Tasks and exercises:
1 > Rewrite the paragraph of the high pressure pump patent page that begins "A high pressure fuel pump unit includes" as a bulleted list, keeping its main facts.
2 > Retype every line of the records that come after the patent page, keeping each word and line break unchanged. Leave the pictures out of your answer.

Reading text:
*** Block opens ***

US20160084247A1

US20160084247A1 - High Pressure Pump

Info

Publication number: US20160084247A1
Application number: US14/892,250
Authority: US
Inventors: Onur Mehmet Tansug
Original assignee: Delphi International Operations Luxembourg SARL
Current assignee: Borgwarner US Technologies LLC
Priority date: 2013-07-01
Filing date: 2014-06-04
Publication date: 2016-03-24
Also published as: JP2016526632A; WO2015000654A1; EP3017192A1; KR20160026871A; CN105658958A; EP2821646A1; JP6203389B2

Abstract

A high pressure fuel pump unit includes a pump head, a cam-follower, a plunger extending along a longitudinal axis from a first extremity slidably arranged in a pumping bore of the pump head to a second extremity cooperating with the cam-follower lubricated by oil and, a spring compressed between the pump head and the cam-follower. The pump unit further includes an annular seal arranged around the plunger and fixed to the pump head in order to prevent mixing of fuel with oil.

Description

CROSS REFERENCE TO RELATED APPLICATIONS

This application is a national stage application under 35 USC 371 of PCT Application No. PCT/EP2014/061529 having an international filing date of Jun. 4, 2014, which is designated in the United States and which claimed the benefit of European Patent Application No. 13174546.5 filed on Jul. 1, 2013, the entire disclosures each are hereby incorporated by reference in their entirety.

*** Block closes ***

Provided information:
*** Block opens ***

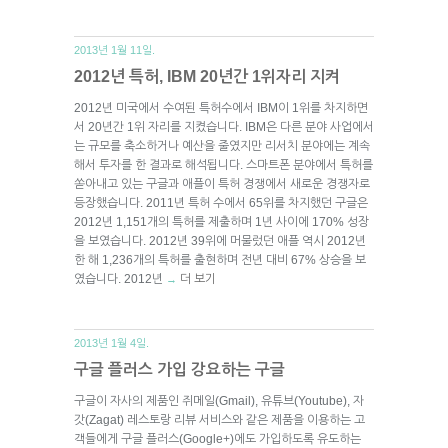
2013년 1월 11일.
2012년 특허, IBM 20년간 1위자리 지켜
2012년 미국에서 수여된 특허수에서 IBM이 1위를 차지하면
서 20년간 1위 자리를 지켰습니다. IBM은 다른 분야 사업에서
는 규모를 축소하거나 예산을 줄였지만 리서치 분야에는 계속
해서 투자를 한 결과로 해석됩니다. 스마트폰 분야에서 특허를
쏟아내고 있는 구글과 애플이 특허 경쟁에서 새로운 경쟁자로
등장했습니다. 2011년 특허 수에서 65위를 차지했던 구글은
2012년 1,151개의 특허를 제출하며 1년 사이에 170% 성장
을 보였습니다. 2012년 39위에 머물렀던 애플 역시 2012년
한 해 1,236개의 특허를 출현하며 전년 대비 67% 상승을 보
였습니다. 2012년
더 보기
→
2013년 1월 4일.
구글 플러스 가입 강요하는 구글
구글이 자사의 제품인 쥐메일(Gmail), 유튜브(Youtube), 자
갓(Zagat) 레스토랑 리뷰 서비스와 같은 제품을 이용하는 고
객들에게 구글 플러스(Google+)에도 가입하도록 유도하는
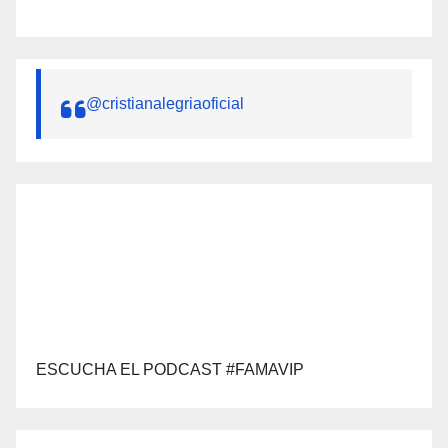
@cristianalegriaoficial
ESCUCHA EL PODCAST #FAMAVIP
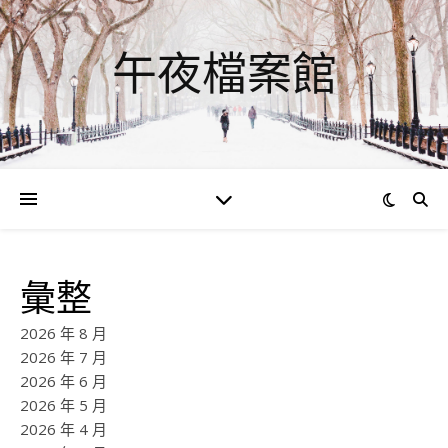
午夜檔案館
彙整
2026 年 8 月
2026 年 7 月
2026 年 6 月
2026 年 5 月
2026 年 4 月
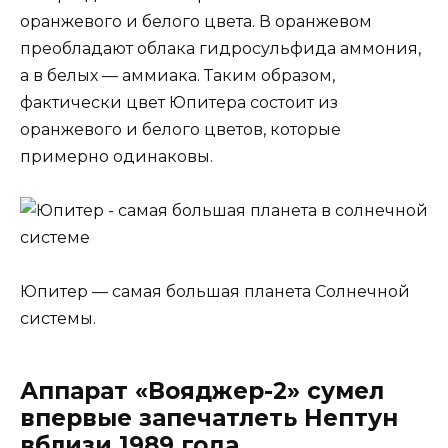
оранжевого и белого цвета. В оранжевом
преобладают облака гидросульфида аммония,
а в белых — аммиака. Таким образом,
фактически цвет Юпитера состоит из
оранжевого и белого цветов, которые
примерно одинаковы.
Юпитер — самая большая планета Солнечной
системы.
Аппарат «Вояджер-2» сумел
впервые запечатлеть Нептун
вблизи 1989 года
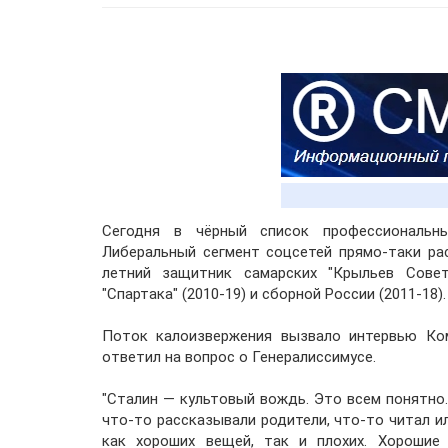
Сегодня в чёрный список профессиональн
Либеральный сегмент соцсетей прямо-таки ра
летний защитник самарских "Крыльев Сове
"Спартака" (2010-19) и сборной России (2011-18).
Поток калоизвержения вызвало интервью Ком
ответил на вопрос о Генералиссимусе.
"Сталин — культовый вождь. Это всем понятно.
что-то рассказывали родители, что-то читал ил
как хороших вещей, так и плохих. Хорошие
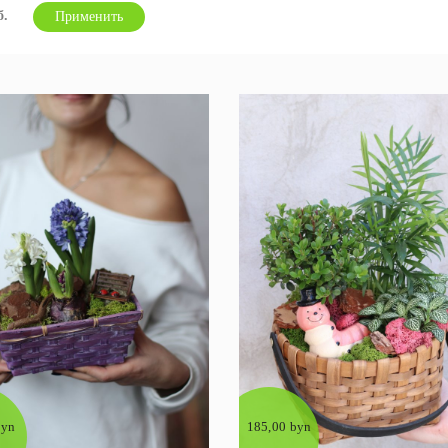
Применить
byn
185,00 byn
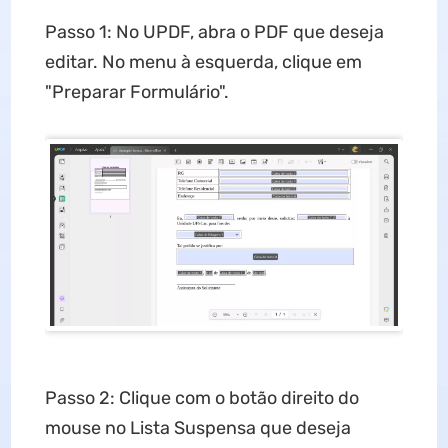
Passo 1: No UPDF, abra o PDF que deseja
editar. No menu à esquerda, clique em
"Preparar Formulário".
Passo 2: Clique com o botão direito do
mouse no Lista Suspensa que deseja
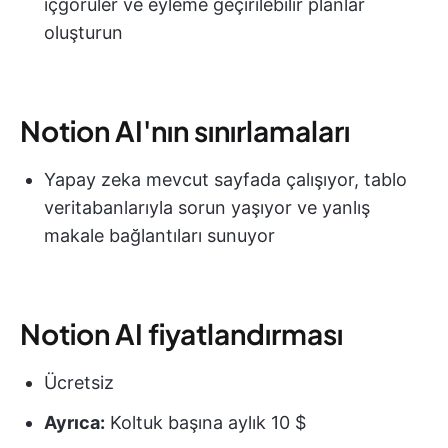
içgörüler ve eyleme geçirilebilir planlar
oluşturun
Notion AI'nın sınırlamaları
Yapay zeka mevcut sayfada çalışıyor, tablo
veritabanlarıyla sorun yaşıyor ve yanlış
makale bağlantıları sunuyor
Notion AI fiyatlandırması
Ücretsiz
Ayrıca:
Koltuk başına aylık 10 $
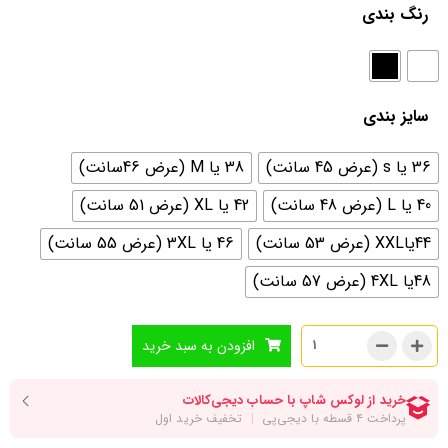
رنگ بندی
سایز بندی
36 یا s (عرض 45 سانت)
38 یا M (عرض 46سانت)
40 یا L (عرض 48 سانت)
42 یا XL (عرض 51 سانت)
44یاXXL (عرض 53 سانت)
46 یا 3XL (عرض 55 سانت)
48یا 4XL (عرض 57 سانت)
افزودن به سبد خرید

*** Block closes ***

Results by task:
1 >
- The high pressure fuel pump unit includes a pump head, a cam-follower, a plunger and a spring.
- The plunger extends along a longitudinal axis. Its first extremity slides in a pumping bore of the pump head, and its second extremity cooperates with the cam-follower, which is lubricated by oil.
- The spring is compressed between the pump head and the cam-follower.
- An annular seal is arranged around the plunger and fixed to the pump head to prevent fuel from mixing with oil.

2 >
2013년 1월 11일.
2012년 특허, IBM 20년간 1위자리 지켜
2012년 미국에서 수여된 특허수에서 IBM이 1위를 차지하면
서 20년간 1위 자리를 지켰습니다. IBM은 다른 분야 사업에서
는 규모를 축소하거나 예산을 줄였지만 리서치 분야에는 계속
해서 투자를 한 결과로 해석됩니다. 스마트폰 분야에서 특허를
쏟아내고 있는 구글과 애플이 특허 경쟁에서 새로운 경쟁자로
등장했습니다. 2011년 특허 수에서 65위를 차지했던 구글은
2012년 1,151개의 특허를 제출하며 1년 사이에 170% 성장
을 보였습니다. 2012년 39위에 머물렀던 애플 역시 2012년
한 해 1,236개의 특허를 출현하며 전년 대비 67% 상승을 보
였습니다. 2012년
더 보기
→
2013년 1월 4일.
구글 플러스 가입 강요하는 구글
구글이 자사의 제품인 쥐메일(Gmail), 유튜브(Youtube), 자
갓(Zagat) 레스토랑 리뷰 서비스와 같은 제품을 이용하는 고
객들에게 구글 플러스(Google+)에도 가입하도록 유도하는
@cristianalegriaoficial
ESCUCHA EL PODCAST #FAMAVIP
午夜檔案館
彙整
2026 年 8 月
2026 年 7 月
2026 年 6 月
2026 年 5 月
2026 年 4 月
оранжевого и белого цвета. В оранжевом
преобладают облака гидросульфида аммония,
а в белых — аммиака. Таким образом,
фактически цвет Юпитера состоит из
оранжевого и белого цветов, которые
примерно одинаковы.
Юпитер — самая большая планета Солнечной
системы.
Аппарат «Вояджер-2» сумел
впервые запечатлеть Нептун
вблизи 1989 года
Сегодня в чёрный список профессиональн
Либеральный сегмент соцсетей прямо-таки ра
летний защитник самарских "Крыльев Сове
"Спартака" (2010-19) и сборной России (2011-18).
Поток калоизвержения вызвало интервью Ком
ответил на вопрос о Генералиссимусе.
"Сталин — культовый вождь. Это всем понятно.
что-то рассказывали родители, что-то читал ил
как хороших вещей, так и плохих. Хорошие
Применить
byn
185,00 byn
Passo 1: No UPDF, abra o PDF que deseja
editar. No menu à esquerda, clique em
"Preparar Formulário".
Passo 2: Clique com o botão direito do
mouse no Lista Suspensa que deseja
içgörüler ve eyleme geçirilebilir planlar
oluşturun
Notion AI'nın sınırlamaları
Yapay zeka mevcut sayfada çalışıyor, tablo
veritabanlarıyla sorun yaşıyor ve yanlış
makale bağlantıları sunuyor
Notion AI fiyatlandırması
Ücretsiz
Ayrıca:
Koltuk başına aylık 10 $
رنگ بندی
سایز بندی
36 یا s (عرض 45 سانت)
38 یا M (عرض 46سانت)
40 یا L (عرض 48 سانت)
42 یا XL (عرض 51 سانت)
44یاXXL (عرض 53 سانت)
46 یا 3XL (عرض 55 سانت)
48یا 4XL (عرض 57 سانت)
افزودن به سبد خرید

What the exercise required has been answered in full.